We must also watch out for our besetting sins. A spiritual director once defined "besetting sin" this way. If life is a road, he explained, an ordinary sin is like a hole into which we fall as we make our way through life. In the case of a besetting sin, however, we walk along life's road, take out a shovel, dig a hole and then jump into it. Do you remember the box-office hit "Fatal Attraction"? It was about that most time-honored of besetting sins, lust, whose commission seems entirely reasonable and justifiable, but whose consequences may well be severe.

But we must also watch, lest the great opportunities for service in God's kingdom come and pass us by, unseen and unseized. Somebody once suggest that the worst "isms" in our society are neither racism nor sexism, but somnambulism. Think how different the history of salvation would have been if the great actors in that drama had not heeded God's admonition to watch.
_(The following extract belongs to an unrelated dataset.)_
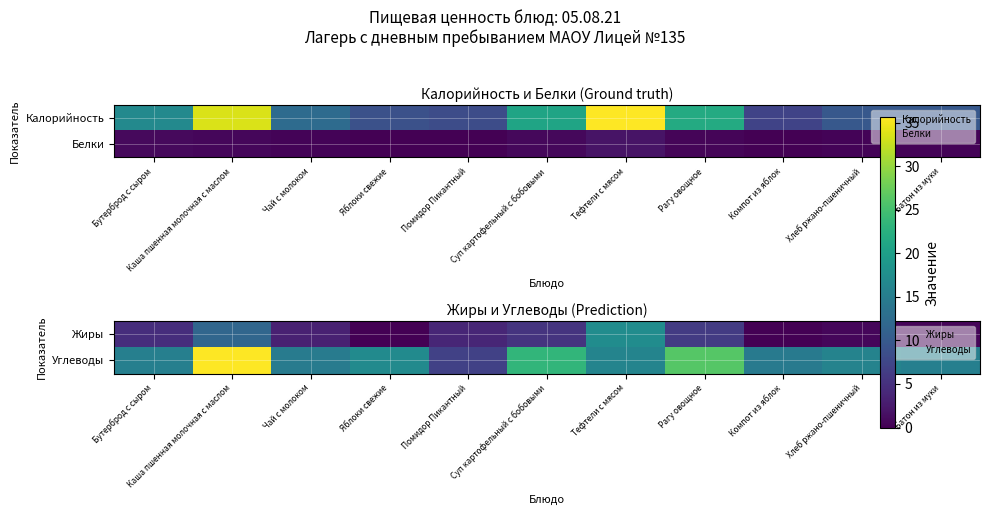

At which category is the sum across all series the highest?

Каша пшенная молочная с маслом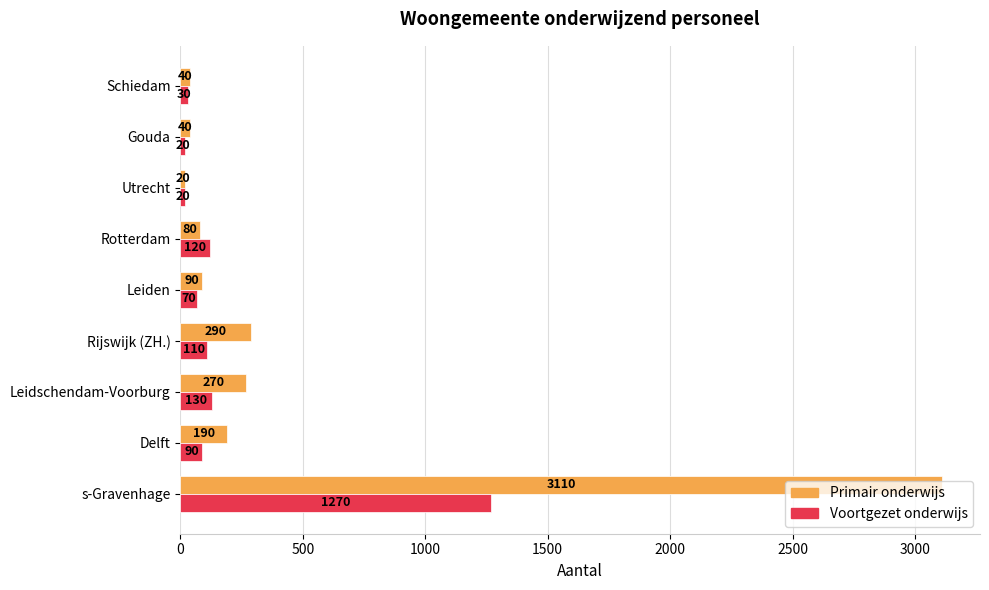

At which label is Primair onderwijs closest to 1565?

Rijswijk (ZH.)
Think how different things would have been if they had fallen asleep on the job, or worse, had sleepwalked across the stage of life, missing their cues.

What if David thought that his five smooth stones were just playthings? He would not have been able to slay the giant Goliath. What if Moses thought that the rod in his hand was just an ordinary stick? The Red Sea would never have been parted and Cecil B. DeMille would have lost a great Kodak moment. What if the little boy in the Gospel story believed that the five loaves and two small fishes he had were only what his mother had packed him for lunch? The multitudes would perhaps have gone unfed. You see, God takes us, unredeemed and broken specimens that we are, along with whatever raw materials we have, and uses us and them for his service. But we have to watch, and be open to the opportunity.

We Christians have something in common with the merchants who want us to spend our hard-earned money on Christmas presents. We both are concerned with time. The merchants' season is known as Shopping Days Before Christmas. For them, time is running out. They are waiting for December 25, the Chronos, the last time they can get top dollar for their merchandise, before prices are slashed in after-Christmas sales. But the Christians' season is called Advent, and we are watching for December 25, the Kairos, that moment known as the fullness of time, when God sent his only Son, born of a woman, to fulfill his Law, and to open for us the way of freedom and peace. What time is it for us? Are we watchers or waiters?

 

* I am indebted to Chuck Grimstad who informed me after the service that it is called "Black Friday" because merchants hope that after operating in the red all year, they will turn a profit (be in the black) on the Friday after Thanksgiving.